- Born: 17 December 1925
- Died: 17 December 2002 (aged 77)

= Nadir Dinshaw =

British Parsi philanthropist, businessman, and accountant (1925–2002)

Nadir Hoshang Dinshaw (17 December 1925 – 12 December 2002) was a British Parsi philanthropist, businessman, and accountant notable for his unwitting role in the Thorpe affair.

He served on the Joint Council for the Welfare of Immigrants, the board of Christian Aid. He also founded the Nadir Dinshaw Chair in the School of Philosophy, Theology, and Religion at the University of Birmingham.

== Life ==
Born in December 1925, to a distinguished Parsi family in Karachi, the son of Hoshang NE Dinshaw, grandson of Nadirshaw Edulji Dinshaw and great-grandson of Seth Edulji Dinshaw.

Dinshaw was educated at Harrow School, where he attended for a year and at the University of Bombay. Dinshaw converted from Zoroastrianism to Christianity in the early 1960s.

Dinshaw died in 2002. He was married to Hilla Dubash. He was survived by his daughter Nali and his granddaughter Kitty. Rowan Williams preached at his memorial service.

== Role as the 'innocent dupe' in the Thorpe Affair ==

Dinshaw, was a keen supporter of the Liberal cause for many years. He has been asked by party leader, Jeremy Thorpe to act as a conduit for a £20,000 donation to avoid ‘unfortunate publicity’.

This money had allegedly been diverted to pay for the contract killing on American soil of Thorpe's former male lover Norman Josiffe.

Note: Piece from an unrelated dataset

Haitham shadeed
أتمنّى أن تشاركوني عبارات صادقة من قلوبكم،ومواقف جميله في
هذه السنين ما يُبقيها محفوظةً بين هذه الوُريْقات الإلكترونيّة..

Before the trial, Thorpe threatened Dinshaw with deportation if he was not “economical with the truth”. Dinshaw was described by The Guardian as having ‘told the whole truth, but with such obvious concern for the friend in the dock who had so cynically tried to use him, that defense counsel George Carman congratulated him afterward’. This has been described as a rare case of a prosecution witness being commended by the defense counsel.

In Peter Cook's 'Entirely a Matter for You' sketch, Dinshaw was parodied as 'Nadir Rickshaw', who was parodied as "the very type to boil up foul-smelling biryanis at all hours of the night and keep you awake with his pagan limbo dancing."